Although Theresa May has provided a degree of clarity on the Brexit negotiations, remaining uncertainties mean that financial service firms will, inevitably, seek to implement some restructuring and contingency planning. Ireland is well placed to take advantage of this.

Ireland shares a common language and time zone with the UK, and is also home to the joint-lowest corporation tax in the EU. Moreover, while Ireland has a relatively flexible labour market that is attractive to business, many of its EU competitors impose punitive labour laws that discourage foreign direct investment. France, for example, has some of the most punitive employment legislation in the developed world.

However, the benefits for Ireland arising from a so-called “City Brexodus” will, in all likelihood, be small in macroeconomic terms. Canada’s large network of financial and professional services would be hard, if not impossible, to replicate anywhere else in Europe, meaning that the City is set to continue as Europe’s financial powerhouse.

John Lehal, managing director of Insight Consulting Group, says No.

Barclays’ move doesn’t signal the start of an exodus from London. If Brexit sends the banks abroad, they are more likely to head to a city like Frankfurt or Paris.

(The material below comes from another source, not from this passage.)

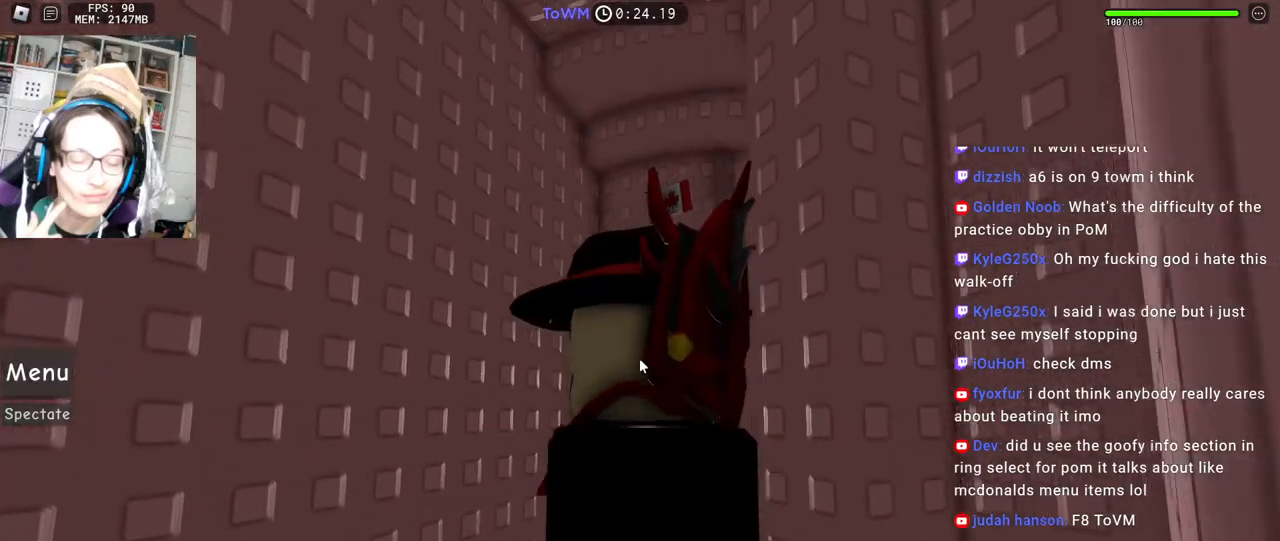
{"keys": [], "mouse": ["right"], "events": []}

Ireland is scarred by its experience in the 2008 crash. It might be willing to take on safe bets in insurance or asset management, but do regulators really want the risk of major trading houses? The answer is probably no. Credit Suisse took four years to get approval for just 40 trading jobs in Dublin. With the uncertainty of Brexit, banks will need a faster turnaround than that.

It’s also unclear if Dublin can accommodate the sector – just 6 per cent of office space there is vacant, and banks are big companies. If the financial sector leaves London, it will look to the global reach and influence at the European Central Bank held by France and Germany and not across the Irish Sea. How both countries can benefit from Brexit will feature heavily in their elections this year.